Kabinet gaat zich met veevoer bemoeien

13 november 2019Leestijd: 2 minuten
Koeien dansen de wei in. Foto: ANP

Een van de maatregelen waarmee het kabinet het stikstofprobleem wil oplossen, is het aanpassen van veevoer, zodat koeien minder uitstoten. Maar niet met het enzym dat afgelopen dagen ineens de toveroplossing leek.

In de poep en urine van vee zit ammoniak (een verbinding van stikstof en waterstof), die bijdraagt aan de hoeveelheid stikstof die in de lucht terechtkomt en uiteindelijk ook in de bodem. De veehouderij in Nederland levert naar schatting zo’n 45 procent van de stikstof, waarvan koeien de helft voor hun rekening nemen.

Niet gek om te onderzoeken of dat niet een onsje minder kan. En dat gebeurt dan ook al jaren. Sterker: chemieconcern DSM was er als de kippen bij om een product onder de aandacht te brengen dat ervoor zorgt dat de stikstofuitstoot per koe met ‘wel 10 procent’ daalt.

Is het middel eigenlijk wel goed onderzocht?

Het kabinet leek er wel oren naar te hebben en het zag ernaar uit dat dit enzym in veevoer een van de maatregelen zou worden om  enige verlichting te brengen in de stikstofcrisis.
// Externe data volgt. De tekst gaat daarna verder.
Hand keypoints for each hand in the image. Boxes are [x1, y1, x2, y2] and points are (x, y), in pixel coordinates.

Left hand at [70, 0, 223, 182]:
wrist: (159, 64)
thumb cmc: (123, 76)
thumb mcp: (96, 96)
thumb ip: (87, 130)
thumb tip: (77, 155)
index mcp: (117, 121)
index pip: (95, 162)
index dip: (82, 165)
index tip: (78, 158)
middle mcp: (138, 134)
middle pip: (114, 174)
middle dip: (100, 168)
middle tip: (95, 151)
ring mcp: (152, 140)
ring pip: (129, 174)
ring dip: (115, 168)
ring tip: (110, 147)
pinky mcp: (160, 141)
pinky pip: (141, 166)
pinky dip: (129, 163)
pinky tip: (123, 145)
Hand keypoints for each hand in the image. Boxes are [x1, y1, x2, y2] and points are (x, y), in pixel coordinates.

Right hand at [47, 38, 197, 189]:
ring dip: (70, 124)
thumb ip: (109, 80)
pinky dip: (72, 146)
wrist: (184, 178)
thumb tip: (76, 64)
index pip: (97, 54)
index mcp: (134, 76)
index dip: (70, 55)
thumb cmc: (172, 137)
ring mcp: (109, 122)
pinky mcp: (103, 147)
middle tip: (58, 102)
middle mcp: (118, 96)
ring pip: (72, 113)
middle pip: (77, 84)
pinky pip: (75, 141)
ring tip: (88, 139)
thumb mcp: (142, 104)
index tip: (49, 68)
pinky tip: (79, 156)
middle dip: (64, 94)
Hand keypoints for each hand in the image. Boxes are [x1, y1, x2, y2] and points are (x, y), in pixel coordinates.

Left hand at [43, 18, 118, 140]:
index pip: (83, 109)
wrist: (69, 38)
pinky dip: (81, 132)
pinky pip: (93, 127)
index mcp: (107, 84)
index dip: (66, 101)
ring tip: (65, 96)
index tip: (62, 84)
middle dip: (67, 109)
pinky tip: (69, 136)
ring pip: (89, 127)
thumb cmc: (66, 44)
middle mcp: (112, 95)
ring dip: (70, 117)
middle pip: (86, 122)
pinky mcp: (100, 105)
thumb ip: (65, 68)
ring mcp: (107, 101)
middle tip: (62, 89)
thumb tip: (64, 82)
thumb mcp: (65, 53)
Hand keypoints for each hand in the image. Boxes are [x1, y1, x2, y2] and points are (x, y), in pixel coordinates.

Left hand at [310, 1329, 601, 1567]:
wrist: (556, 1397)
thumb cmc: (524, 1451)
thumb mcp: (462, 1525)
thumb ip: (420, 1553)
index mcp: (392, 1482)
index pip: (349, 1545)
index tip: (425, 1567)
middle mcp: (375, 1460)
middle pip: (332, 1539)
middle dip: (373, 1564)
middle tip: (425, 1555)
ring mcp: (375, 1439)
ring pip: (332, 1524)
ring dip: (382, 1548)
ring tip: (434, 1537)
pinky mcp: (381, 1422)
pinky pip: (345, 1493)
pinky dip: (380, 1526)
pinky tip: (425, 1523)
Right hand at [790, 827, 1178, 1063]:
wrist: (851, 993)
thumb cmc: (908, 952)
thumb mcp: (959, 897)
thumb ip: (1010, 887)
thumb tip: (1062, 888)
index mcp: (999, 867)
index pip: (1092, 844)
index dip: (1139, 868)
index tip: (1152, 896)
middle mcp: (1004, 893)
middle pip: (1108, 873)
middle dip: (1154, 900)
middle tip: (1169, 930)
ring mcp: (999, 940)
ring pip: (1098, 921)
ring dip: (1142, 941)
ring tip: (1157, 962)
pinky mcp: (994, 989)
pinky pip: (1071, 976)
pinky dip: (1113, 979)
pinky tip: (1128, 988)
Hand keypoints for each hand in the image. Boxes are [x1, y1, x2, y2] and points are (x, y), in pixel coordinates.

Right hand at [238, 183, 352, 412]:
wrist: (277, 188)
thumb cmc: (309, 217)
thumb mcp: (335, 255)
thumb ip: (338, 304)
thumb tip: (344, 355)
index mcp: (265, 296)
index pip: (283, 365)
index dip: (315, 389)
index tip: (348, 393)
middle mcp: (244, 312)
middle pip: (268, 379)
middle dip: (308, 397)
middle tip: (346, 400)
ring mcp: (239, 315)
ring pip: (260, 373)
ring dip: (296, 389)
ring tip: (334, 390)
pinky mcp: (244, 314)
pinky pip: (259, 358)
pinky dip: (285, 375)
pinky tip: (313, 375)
Maar er klonk ook meteen kritiek: het kabinet zou zich voor het karretje van het bedrijfsleven hebben laten spannen. Is het effect van dit spul wel goed onderzocht en is dit middel eigenlijk wel goed voor de koeien en de melkkwaliteit?

Nu het kabinet de eerste maatregelen wereldkundig heeft gemaakt, blijkt het tegendeel het geval. Het 10 pagina’s tellende document bevat enkele concrete plannen: zoals de verlaging van de maximumsnelheid op autosnelwegen naar 100 kilometer per uur en 180 miljoen euro om varkensboeren uit te kopen.

Over het toverenzym geen woord. Wel melden de plannen dat het ‘mogelijk [is] om de ammoniakuitstoot uit de veehouderij brongericht te verminderen….’

Maatregelen gaan eerder richting biologisch

Maar niet door middel van dat veelbesproken enzym, maar door het voer aan te passen. Nederlandse melkveehouders geven hun koeien een uitgekiende mix van voer; gemiddeld genomen 80 procent ruwvoer (gras, kuilgras, snijmaïs) en 20 procent krachtvoer waarin van alles kan zitten, van maïs en soja tot palmpitten en bieten. Die mix is gericht op een zo hoog mogelijke melkproductie. Biologische koeien krijgen over het algemeen minder krachtvoer en daarmee ook minder eiwit binnen. En doordat ze minder eiwit binnen krijgen, produceren ze minder stikstof.

De richting die het kabinet aangeeft lijkt dus eerder een handreiking aan de visie van bijvoorbeeld het Louis Bolk Instituut dat al jaren pleit voor duurzaam bodembeheer en biologisch boeren dan aan de technologische innovaties van DSM.